Tuesday, January 03, 2006 8:16:20 AM

Post# of 58
I sense a large probability that Syneron Medical Ltd. (Nasdaq: ELOS) will issue a profit warning. Friday’s 11% plunge in the share was due to a downgraded recommendation from CIBC, which fears that the company will miss its sales target. In a "Globes" interview on Sunday, acting Syneron Medical chairman Dr. Shimon Eckhouse declined to comment on the quarter, claiming that the figures had not yet been collected. This claim seems odd to me in the computer era, and constitutes at least an indication that the quarter is borderline, with the company scrambling to get its distributors to up their sales figures. In addition, a sentence like, “I’m here to build value for investors in the long term,” usually hints at a problem in the short term.

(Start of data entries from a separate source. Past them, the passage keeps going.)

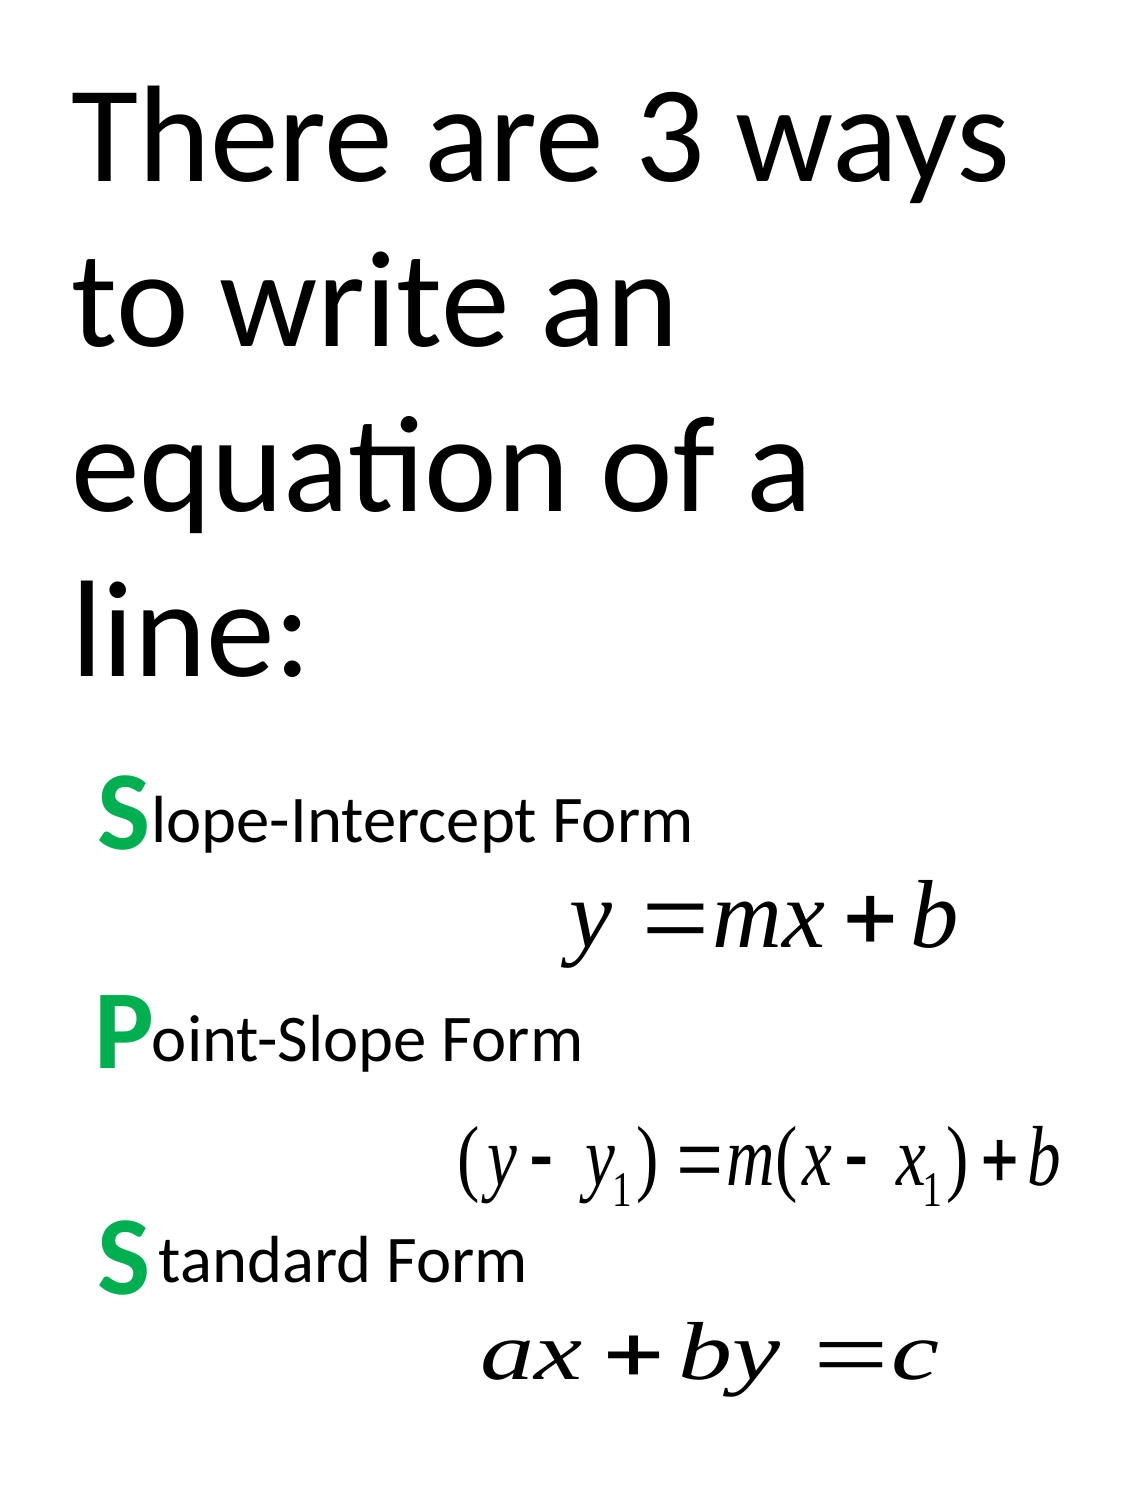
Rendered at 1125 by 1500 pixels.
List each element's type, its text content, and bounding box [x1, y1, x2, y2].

text_box S [82, 729, 167, 880]
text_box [447, 1099, 1075, 1222]
text_box lope-Intercept Form [167, 768, 709, 863]
text_box S [82, 1174, 167, 1325]
text_box tandard Form [167, 1208, 544, 1304]
title There are 3 ways to write an equation of a line: [56, 60, 1069, 688]
text_box P [79, 949, 170, 1099]
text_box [463, 1304, 960, 1415]
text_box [545, 858, 974, 988]
text_box oint-Slope Form [170, 987, 599, 1083]
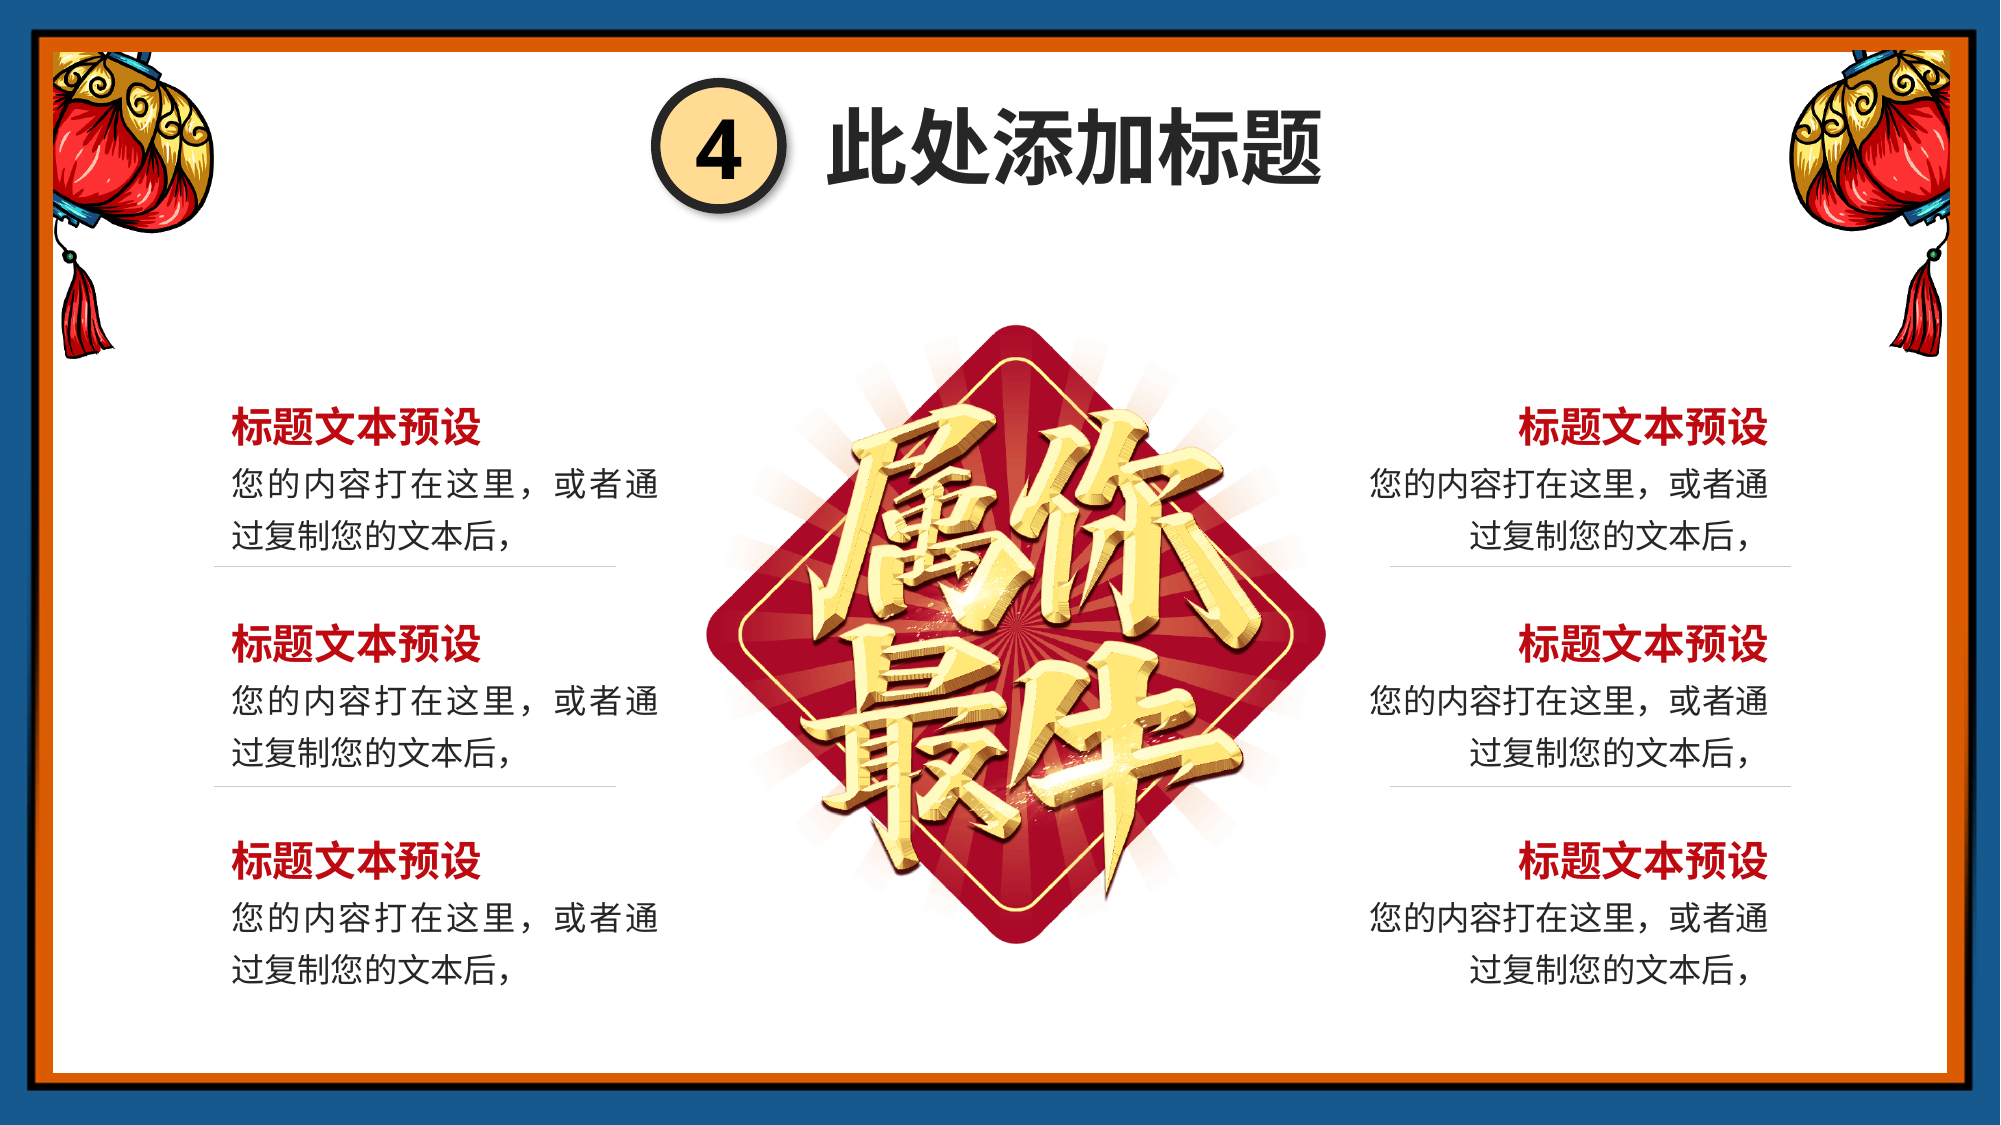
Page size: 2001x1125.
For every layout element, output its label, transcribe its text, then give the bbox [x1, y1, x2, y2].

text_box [214, 400, 659, 969]
text_box 4 [654, 81, 783, 210]
picture [0, 0, 2000, 1125]
text_box 此处添加标题 [809, 87, 1340, 203]
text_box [1372, 400, 1792, 969]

Synernon’s share began its slide from a peak of $46 on December 13, accompanied by a large trading volume. At the time, the fall in the share was attributed to a downgraded recommendation by CNBC guru James Cramer, who told investors to take some of their large profits in the share off the table, because, as he puts it: "Bulls make money. Bears make money. Pigs get slaughtered." The share indeed shed 32% of its peak value, but I suspect that, even then, the fall was due to problems with the company’s quarterly results, not just what Cramer said.

Cramer also recommended switching to the share of a competitor just after its IPO, and similar recommendations of his for other shares did not cause such a sharp response. After all, he didn’t say anything bad about Syneron for either the short or long term; he only repeated his investment philosophy, which advocates taking some of the profits gained from a rising share.